SHORT PROBLEM 1: In the kernel code review thread, which file is given as an example where mmap_zero_prepare() would trigger a NULL pointer dereference?
SHORT PROBLEM 2: Duplicate everything in the kernel code review thread from "Very good point" down to "Would be fine.".
SHORT PROBLEM 3: Write the next part of the kernel code review thread, picking up after its final line.

I _think_ for this to ever be invoked, you would need to be dealing with a
file-backed VMA so vm_ops->fault would HAVE to be defined.

But you're right anyway as a matter of principle we should check it! Will fix.

>
> For e.g. drivers/char/mem.c, mmap_zero_prepare() would trigger
> a NULL pointer dereference here.
>
> Would need to do
> 	if (!vm_ops || !vm_ops->mapped)
> 		return 0;
>
> here

Yes.

>
>
> > +	err = vm_ops->mapped(vma->vm_start, vma->vm_end, vma->vm_pgoff, file,
> > +			     &vm_private_data);
> > +	if (err)
> > +		unmap_vma_locked(vma);
>
> when mapped() returns an error, unmap_vma_locked(vma) is called
> but execution continues into the vm_private_data update below.  After
> unmap_vma_locked() the VMA may be freed (do_munmap can remove the VMA
> entirely), so accessing vma->vm_private_data after that is a
> use-after-free.

Very good point :) will fix thanks!

Probably:

	if (err)
		unmap_vma_locked(vma);
	else if (vm_private_data != vma->vm_private_data)
		vma->vm_private_data = vm_private_data;

	return err;

Would be fine.

>
> Probably need to do:
> 	if (err) {
> 		unmap_vma_locked(vma);
> 		return err;
> 	}
>
> > +	/* Update private data if changed. */
> > +	if (vm_private_data != vma->vm_private_data)
> > +		vma->vm_private_data = vm_private_data;
> > +
> > +	return err;
> > +}
> > +
> >  /**
> >   * compat_vma_mmap() - Apply the file's .mmap_prepare() hook to an
> >   * existing VMA and execute any requested actions.
> > @@ -1191,34 +1240,26 @@ EXPORT_SYMBOL(flush_dcache_folio);
> >   */
> >  int compat_vma_mmap(struct file *file, struct vm_area_struct *vma)

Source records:
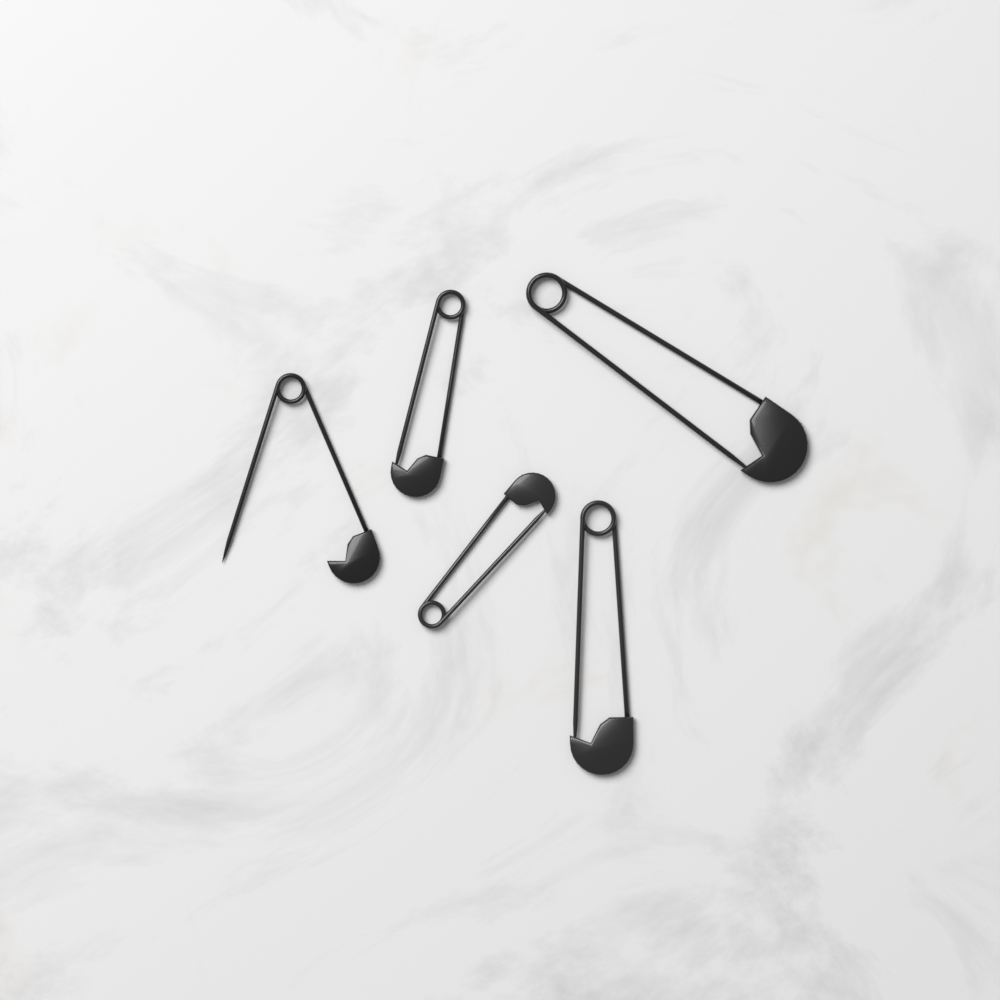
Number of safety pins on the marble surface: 5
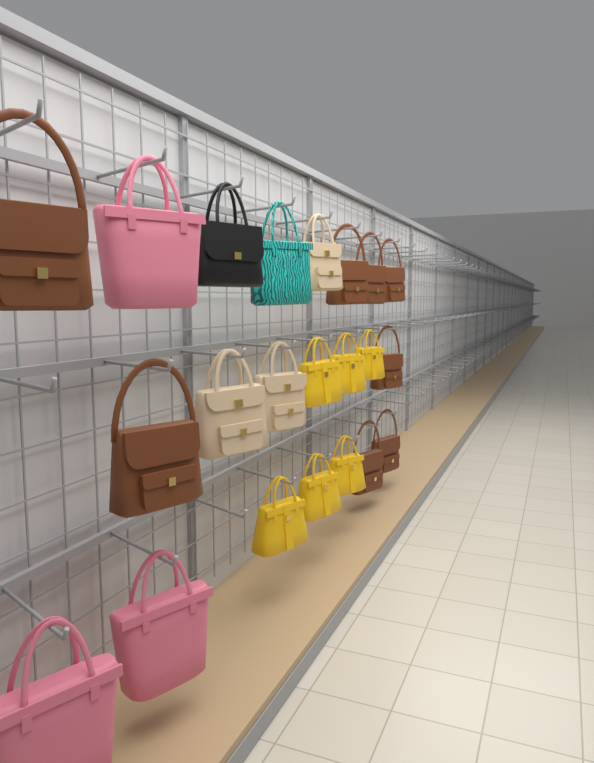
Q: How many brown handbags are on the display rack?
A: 8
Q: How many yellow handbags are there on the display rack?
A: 6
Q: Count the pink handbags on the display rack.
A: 3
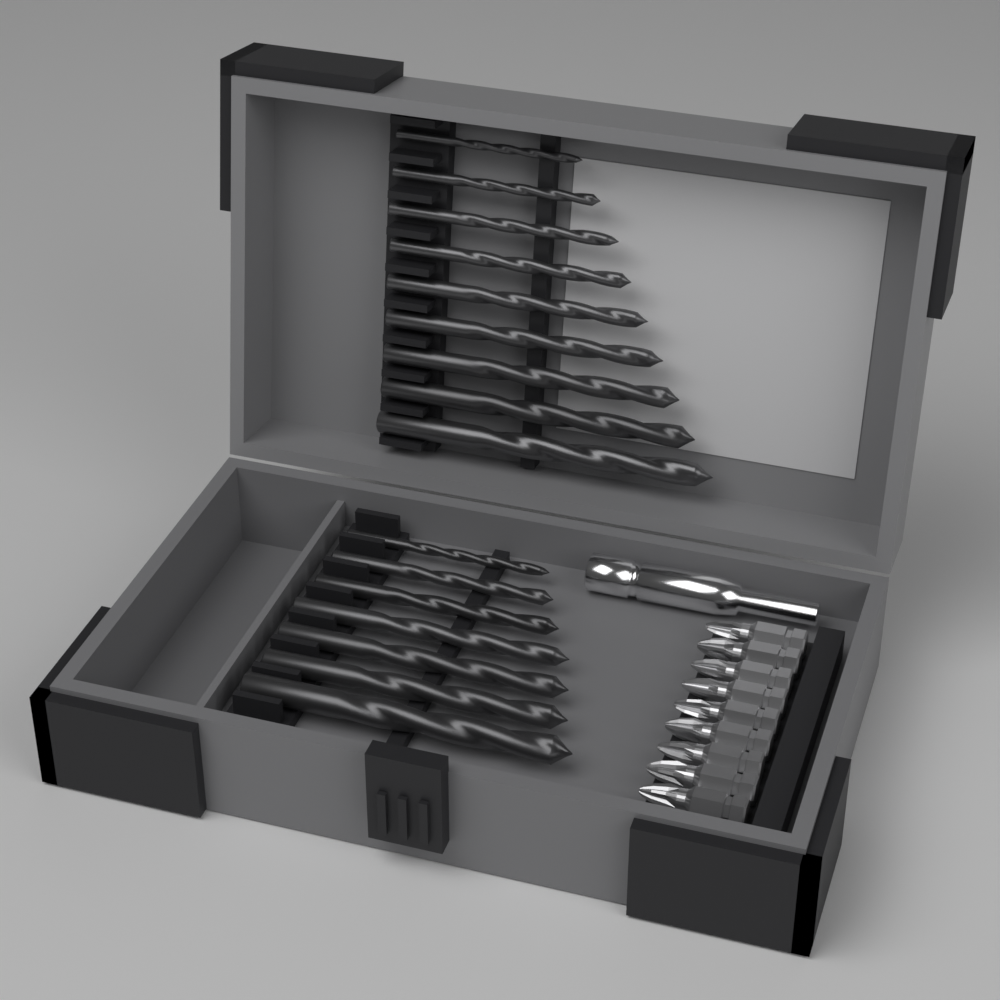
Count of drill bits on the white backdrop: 16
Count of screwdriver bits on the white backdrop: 9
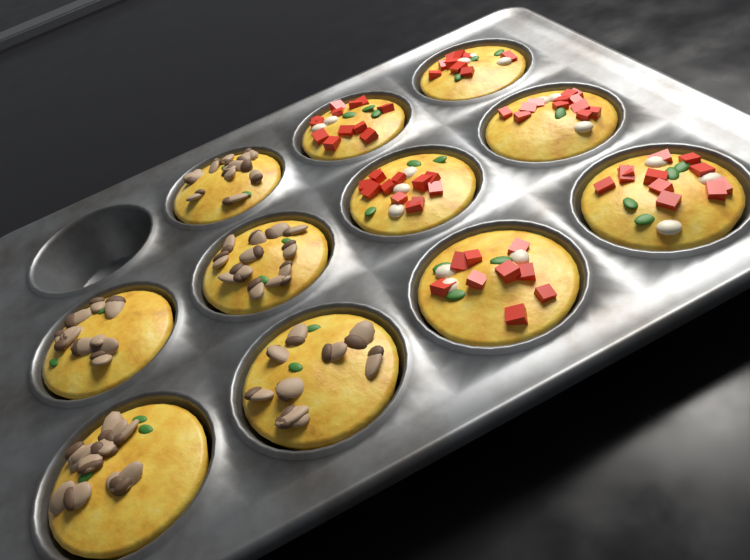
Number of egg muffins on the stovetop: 11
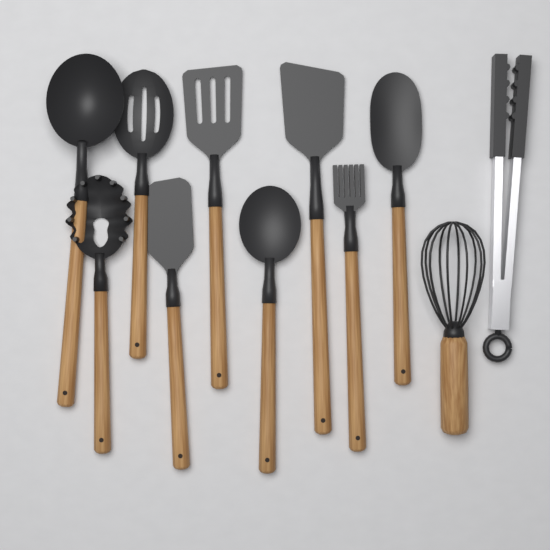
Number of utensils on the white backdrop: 11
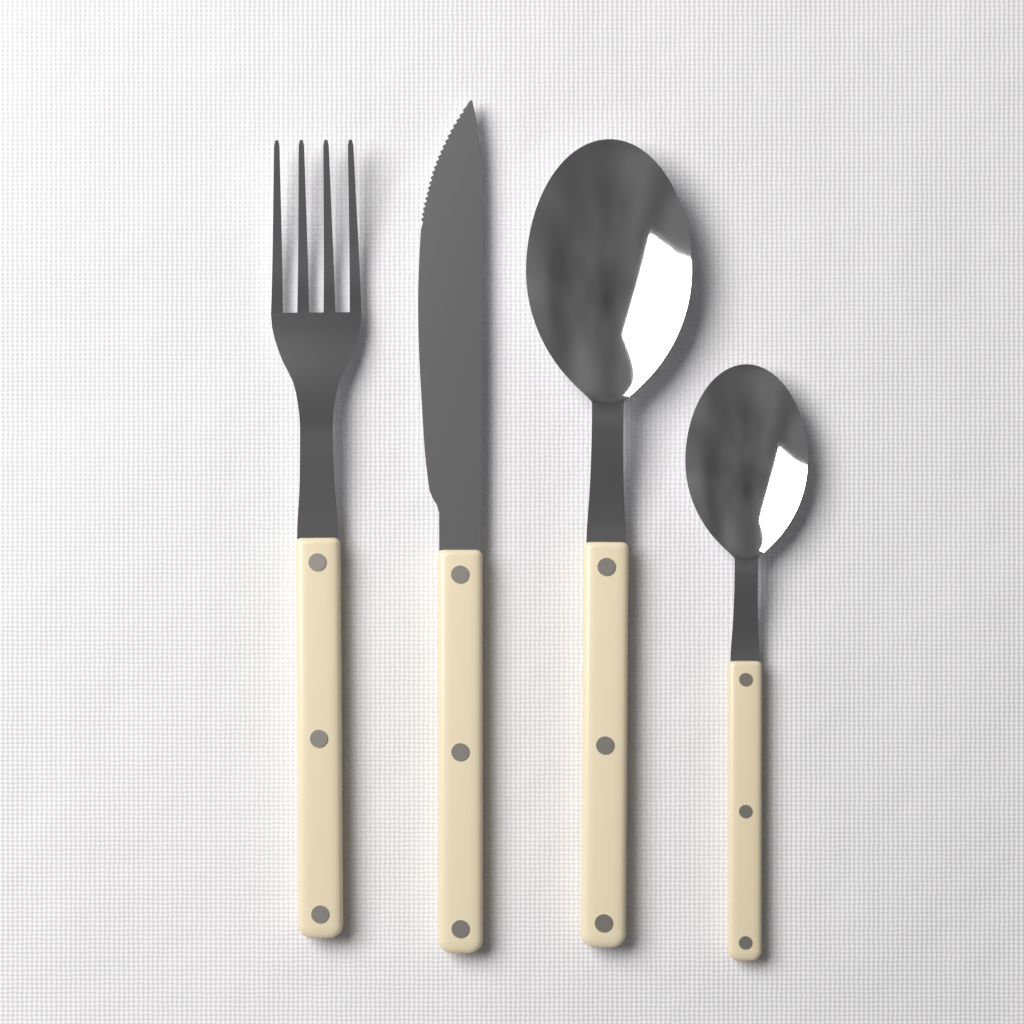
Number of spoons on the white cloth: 2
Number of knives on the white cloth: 1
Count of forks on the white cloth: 1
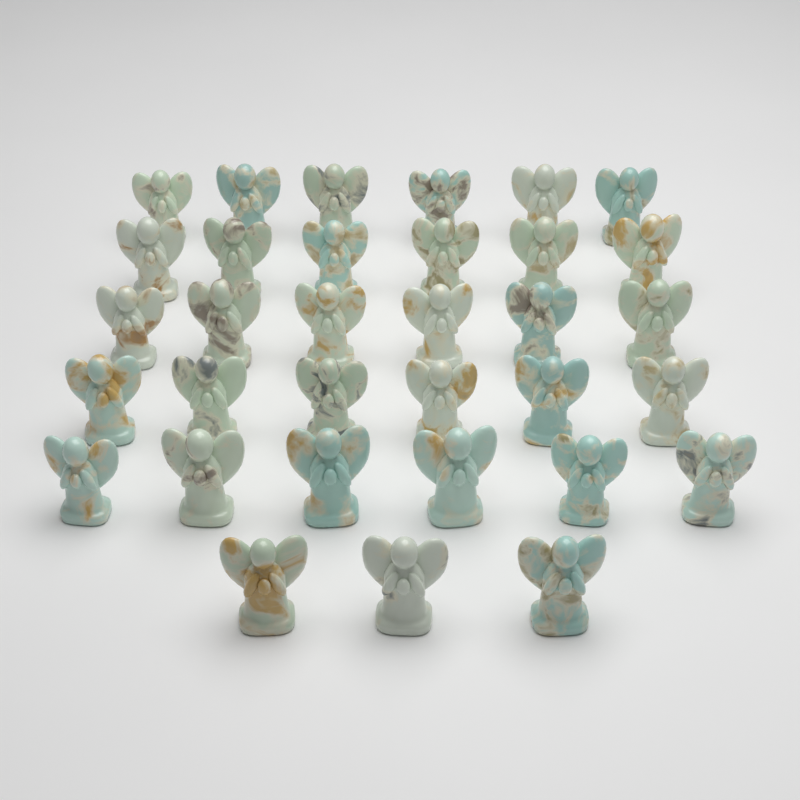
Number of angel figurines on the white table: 33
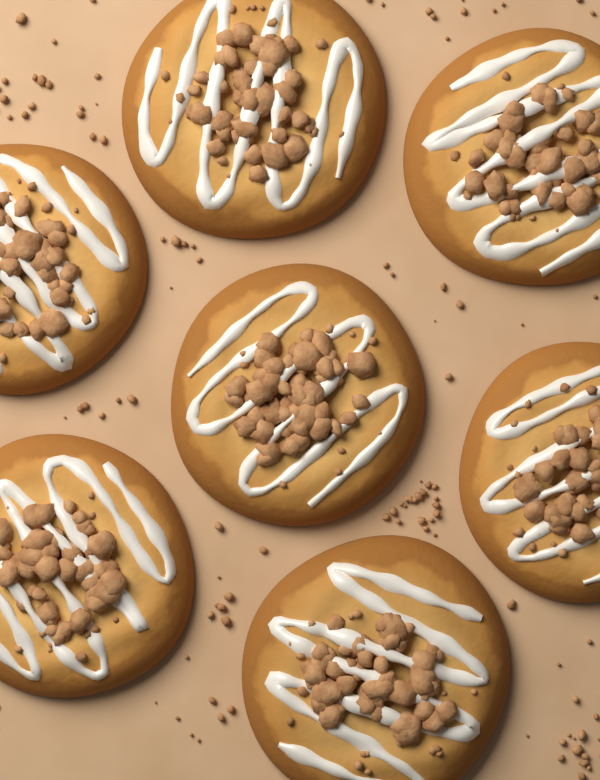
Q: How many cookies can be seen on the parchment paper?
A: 7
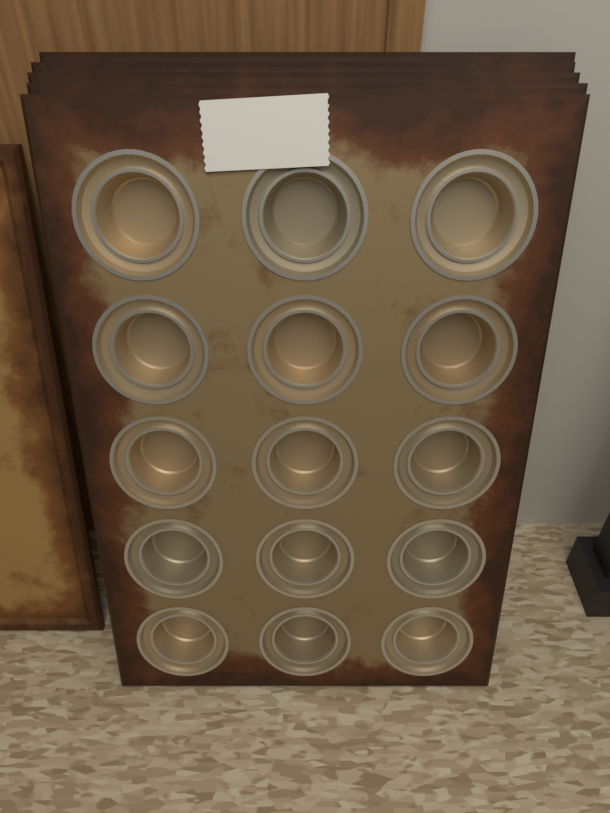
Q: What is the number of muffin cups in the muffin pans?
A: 15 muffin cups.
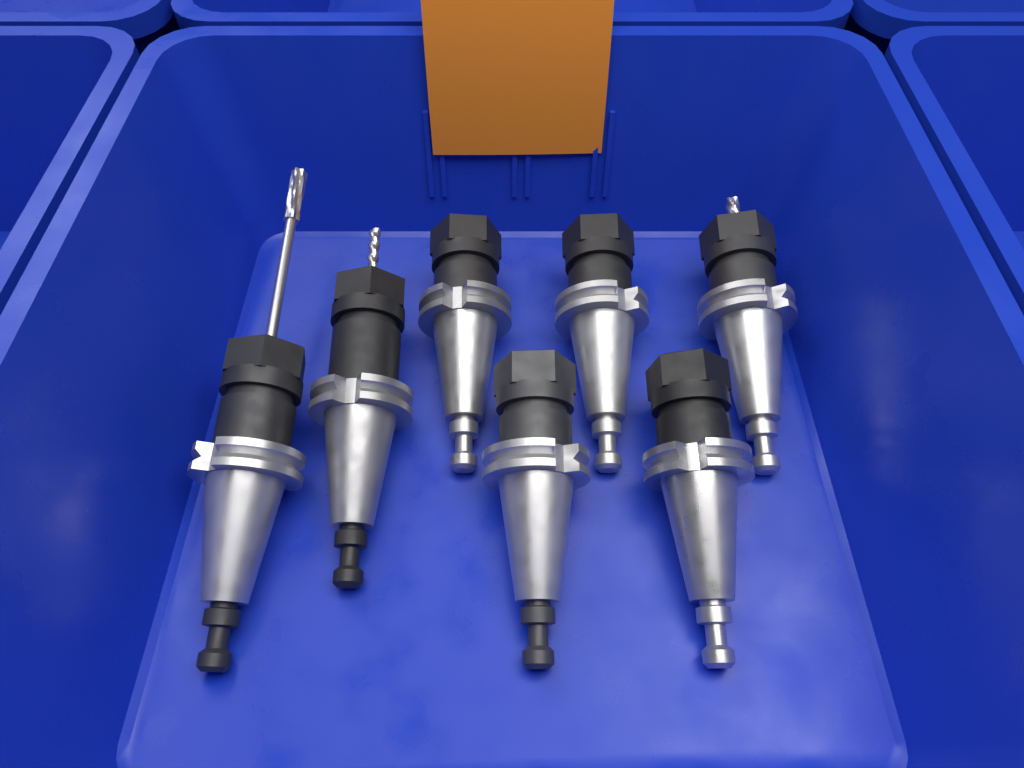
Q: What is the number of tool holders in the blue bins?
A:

OUTPUT 1: drivers/char/mem.c

OUTPUT 2:
Very good point :) will fix thanks!

Probably:

	if (err)
		unmap_vma_locked(vma);
	else if (vm_private_data != vma->vm_private_data)
		vma->vm_private_data = vm_private_data;

	return err;

Would be fine.

OUTPUT 3:
> >  {
> > -	struct vm_area_desc desc = {
> > -		.mm = vma->vm_mm,
> > -		.file = file,
> > -		.start = vma->vm_start,
> > -		.end = vma->vm_end,
> > -
> > -		.pgoff = vma->vm_pgoff,
> > -		.vm_file = vma->vm_file,
> > -		.vma_flags = vma->flags,
> > -		.page_prot = vma->vm_page_prot,
> > -
> > -		.action.type = MMAP_NOTHING, /* Default */
> > -	};
> >  	int err;
> >
> > -	err = vfs_mmap_prepare(file, &desc);
> > -	if (err)
> > -		return err;
> > -
> > -	err = mmap_action_prepare(&desc, &desc.action);
> > +	err = __compat_vma_mmap(file, vma);
> >  	if (err)
> >  		return err;
> >
> > -	set_vma_from_desc(vma, &desc);
> > -	return mmap_action_complete(vma, &desc.action);
> > +	return __compat_vma_mapped(file, vma);
> >  }
> >  EXPORT_SYMBOL(compat_vma_mmap);
> >
> > +int __vma_check_mmap_hook(struct vm_area_struct *vma)
> > +{
> > +	/* vm_ops->mapped is not valid if mmap() is specified. */
> > +	if (WARN_ON_ONCE(vma->vm_ops->mapped))
> > +		return -EINVAL;
>
> I think vma->vm_ops can be NULL here. Should be:
>
> 	if (vma->vm_ops && WARN_ON_ONCE(vma->vm_ops->mapped))
> 		return -EINVAL;

I think again you'd probably only invoke this on file-backed so be ok, but again
as a matter of principle we should check it so will fix, thanks!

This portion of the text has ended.